I’ve recently been studying Isaiah 58 and have been struck by how we often mistake sinfulness for anti-religious behavior. Here, the sin God denounces is improper piety.
God tells Isaiah to “cry aloud” with a voice like a trumpet against the people’s sin (58:1). When we read the subsequent verses we see that the problem was not that they were irreligious. In fact, they were very devout (58:2-3). The sin was that the heart of their worship was wrong. Instead of genuinely seeking after God, they were practicing a self-serving religion.
They complained, “We fast and you don’t see. We afflict our souls and you ignore us.” God says they fasted “to make their voice to be heard on high.” (58:3-4)
This is not merely about fasting.
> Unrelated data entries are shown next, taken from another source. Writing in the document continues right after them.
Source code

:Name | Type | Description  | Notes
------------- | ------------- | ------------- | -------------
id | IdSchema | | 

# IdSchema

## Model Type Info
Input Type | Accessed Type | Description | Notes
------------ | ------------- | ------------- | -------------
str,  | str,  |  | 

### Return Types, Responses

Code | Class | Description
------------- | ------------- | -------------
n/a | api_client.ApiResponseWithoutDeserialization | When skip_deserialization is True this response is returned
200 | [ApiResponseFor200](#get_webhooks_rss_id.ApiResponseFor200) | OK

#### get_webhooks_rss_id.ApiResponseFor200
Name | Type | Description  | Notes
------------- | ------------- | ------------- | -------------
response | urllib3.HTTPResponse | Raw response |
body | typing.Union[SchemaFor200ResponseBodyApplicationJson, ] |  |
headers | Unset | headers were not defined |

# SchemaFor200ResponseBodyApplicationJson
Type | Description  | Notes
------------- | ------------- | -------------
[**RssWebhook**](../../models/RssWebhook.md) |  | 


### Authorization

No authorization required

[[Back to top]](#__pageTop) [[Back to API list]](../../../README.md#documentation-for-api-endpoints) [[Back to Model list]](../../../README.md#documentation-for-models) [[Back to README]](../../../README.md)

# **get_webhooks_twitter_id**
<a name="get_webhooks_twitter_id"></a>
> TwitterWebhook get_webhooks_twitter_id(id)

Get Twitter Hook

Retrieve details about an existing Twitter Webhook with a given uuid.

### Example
It is about all forms of expressed worship. If I pray, give, sing, preach, or serve to increase my stature with man or with God I have a me-centered religion.
We can do any of these things “to be seen of men,” or to “be heard” by God. (Matthew 6:1-18) We can display commendable doctrine and works (Revelation 2:1-7), but if we do them out of love for ourselves rather than love for God they are a “sounding brass and tinkling cymbal.” (1 Corinthians 13:1)
Religious expression is not about making a show of myself, nor is it making sure God likes me more. It is about expressing love for God (Isaiah 58:5), which radically alters how we express love to others (Isaiah 58:6-7), and brings the blessings of God’s love to us (Isaiah 58:8-12).
This matter is not exclusive to those listening to Isaiah. It was true of the Pharisees in Jesus’ day. It was true of the Ephesians in John’s. It’s true of us.
Religious deeds designed to increase my favor with man or God are offered only at the altar of Me.